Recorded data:
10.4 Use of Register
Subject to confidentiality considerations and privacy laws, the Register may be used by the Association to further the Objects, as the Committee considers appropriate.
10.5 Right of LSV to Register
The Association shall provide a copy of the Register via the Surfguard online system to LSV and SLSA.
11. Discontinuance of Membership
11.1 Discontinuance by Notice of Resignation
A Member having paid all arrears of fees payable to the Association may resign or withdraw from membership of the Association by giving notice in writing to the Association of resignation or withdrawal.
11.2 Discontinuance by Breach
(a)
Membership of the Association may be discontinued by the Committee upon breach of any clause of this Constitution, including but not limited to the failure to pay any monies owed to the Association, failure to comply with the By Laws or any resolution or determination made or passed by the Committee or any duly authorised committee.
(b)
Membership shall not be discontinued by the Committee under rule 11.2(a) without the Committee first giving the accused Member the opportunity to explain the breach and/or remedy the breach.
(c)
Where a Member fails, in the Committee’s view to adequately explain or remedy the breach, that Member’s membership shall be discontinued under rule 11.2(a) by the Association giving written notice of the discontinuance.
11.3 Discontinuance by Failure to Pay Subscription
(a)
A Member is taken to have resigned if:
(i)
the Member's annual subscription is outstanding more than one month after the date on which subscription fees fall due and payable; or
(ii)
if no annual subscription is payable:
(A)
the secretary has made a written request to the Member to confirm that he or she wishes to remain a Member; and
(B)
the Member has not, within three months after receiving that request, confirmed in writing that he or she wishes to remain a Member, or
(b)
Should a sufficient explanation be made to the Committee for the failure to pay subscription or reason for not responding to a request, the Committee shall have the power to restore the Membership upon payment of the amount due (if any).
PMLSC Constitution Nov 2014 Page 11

▸ **Directions for this task**:
Transcribe all of the data exactly, leaving no line out.

▸ **Output**:
10.4 Use of Register
Subject to confidentiality considerations and privacy laws, the Register may be used by the Association to further the Objects, as the Committee considers appropriate.
10.5 Right of LSV to Register
The Association shall provide a copy of the Register via the Surfguard online system to LSV and SLSA.
11. Discontinuance of Membership
11.1 Discontinuance by Notice of Resignation
A Member having paid all arrears of fees payable to the Association may resign or withdraw from membership of the Association by giving notice in writing to the Association of resignation or withdrawal.
11.2 Discontinuance by Breach
(a)
Membership of the Association may be discontinued by the Committee upon breach of any clause of this Constitution, including but not limited to the failure to pay any monies owed to the Association, failure to comply with the By Laws or any resolution or determination made or passed by the Committee or any duly authorised committee.
(b)
Membership shall not be discontinued by the Committee under rule 11.2(a) without the Committee first giving the accused Member the opportunity to explain the breach and/or remedy the breach.
(c)
Where a Member fails, in the Committee’s view to adequately explain or remedy the breach, that Member’s membership shall be discontinued under rule 11.2(a) by the Association giving written notice of the discontinuance.
11.3 Discontinuance by Failure to Pay Subscription
(a)
A Member is taken to have resigned if:
(i)
the Member's annual subscription is outstanding more than one month after the date on which subscription fees fall due and payable; or
(ii)
if no annual subscription is payable:
(A)
the secretary has made a written request to the Member to confirm that he or she wishes to remain a Member; and
(B)
the Member has not, within three months after receiving that request, confirmed in writing that he or she wishes to remain a Member, or
(b)
Should a sufficient explanation be made to the Committee for the failure to pay subscription or reason for not responding to a request, the Committee shall have the power to restore the Membership upon payment of the amount due (if any).
PMLSC Constitution Nov 2014 Page 11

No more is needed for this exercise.